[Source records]
-=-=-=-=-
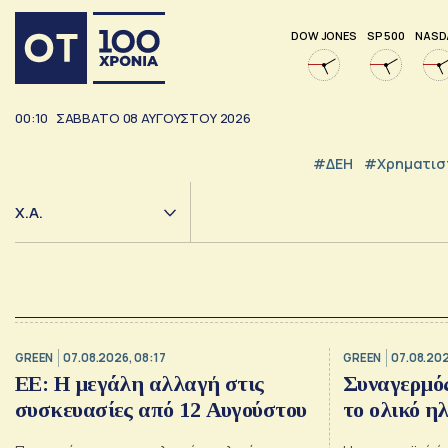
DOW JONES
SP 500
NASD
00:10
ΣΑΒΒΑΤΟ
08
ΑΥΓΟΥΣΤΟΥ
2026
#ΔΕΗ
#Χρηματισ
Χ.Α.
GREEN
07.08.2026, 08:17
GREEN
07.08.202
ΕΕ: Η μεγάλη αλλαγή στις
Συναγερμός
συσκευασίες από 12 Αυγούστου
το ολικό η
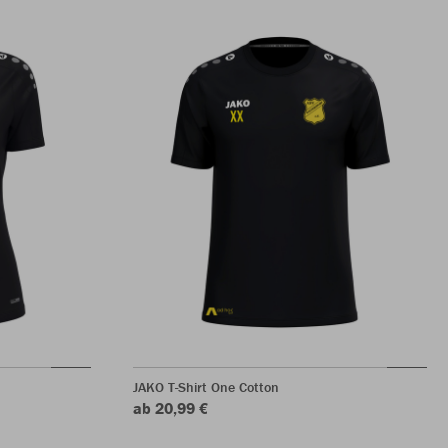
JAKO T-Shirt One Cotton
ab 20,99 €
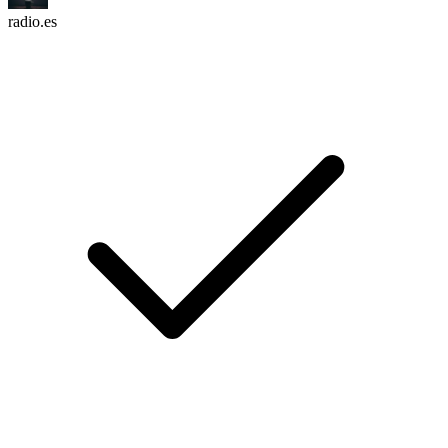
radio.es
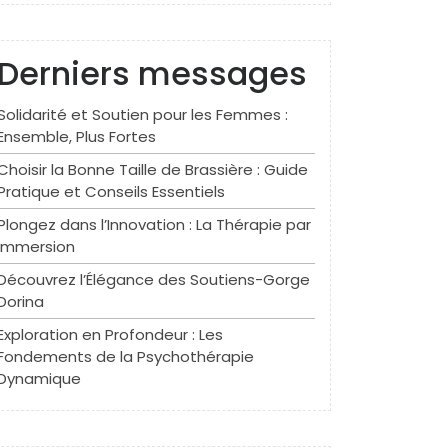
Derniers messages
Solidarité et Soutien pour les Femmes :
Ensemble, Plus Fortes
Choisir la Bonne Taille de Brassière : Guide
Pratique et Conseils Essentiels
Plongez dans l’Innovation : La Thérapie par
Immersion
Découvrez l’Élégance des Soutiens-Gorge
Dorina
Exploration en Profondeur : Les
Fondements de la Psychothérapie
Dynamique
-=-=-=-=-
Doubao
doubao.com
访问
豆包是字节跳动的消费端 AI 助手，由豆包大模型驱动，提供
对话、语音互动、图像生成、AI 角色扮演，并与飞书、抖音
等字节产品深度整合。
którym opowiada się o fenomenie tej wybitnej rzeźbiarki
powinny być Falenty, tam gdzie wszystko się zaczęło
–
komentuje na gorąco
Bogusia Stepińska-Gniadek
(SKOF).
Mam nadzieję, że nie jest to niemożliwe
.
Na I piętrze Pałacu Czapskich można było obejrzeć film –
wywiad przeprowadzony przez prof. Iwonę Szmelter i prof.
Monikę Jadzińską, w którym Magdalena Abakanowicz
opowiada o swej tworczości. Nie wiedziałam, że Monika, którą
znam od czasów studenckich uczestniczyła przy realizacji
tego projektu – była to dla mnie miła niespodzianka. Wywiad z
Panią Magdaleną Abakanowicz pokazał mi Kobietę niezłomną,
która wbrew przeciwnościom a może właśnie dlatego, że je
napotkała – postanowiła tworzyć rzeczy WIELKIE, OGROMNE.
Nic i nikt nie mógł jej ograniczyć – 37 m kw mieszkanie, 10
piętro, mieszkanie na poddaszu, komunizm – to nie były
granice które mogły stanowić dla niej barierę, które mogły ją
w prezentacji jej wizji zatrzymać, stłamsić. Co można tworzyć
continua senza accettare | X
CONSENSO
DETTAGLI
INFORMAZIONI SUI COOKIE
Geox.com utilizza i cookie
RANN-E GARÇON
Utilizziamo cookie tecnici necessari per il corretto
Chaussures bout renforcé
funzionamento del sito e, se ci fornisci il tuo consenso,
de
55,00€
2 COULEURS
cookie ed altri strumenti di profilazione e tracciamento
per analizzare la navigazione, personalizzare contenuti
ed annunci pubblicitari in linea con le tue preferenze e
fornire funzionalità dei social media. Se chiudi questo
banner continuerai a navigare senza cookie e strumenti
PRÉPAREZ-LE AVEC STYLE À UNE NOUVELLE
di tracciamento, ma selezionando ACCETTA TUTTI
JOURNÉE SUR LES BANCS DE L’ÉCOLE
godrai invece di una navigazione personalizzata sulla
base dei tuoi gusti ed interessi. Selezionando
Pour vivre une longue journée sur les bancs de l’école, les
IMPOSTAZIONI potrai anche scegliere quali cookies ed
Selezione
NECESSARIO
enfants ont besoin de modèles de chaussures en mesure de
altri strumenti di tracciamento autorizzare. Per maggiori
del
-=-=-=-=-
## Problem details:
The lines to copy are those above that contain "opowiada".

## Expected answer:
którym opowiada się o fenomenie tej wybitnej rzeźbiarki
opowiada o swej tworczości. Nie wiedziałam, że Monika, którą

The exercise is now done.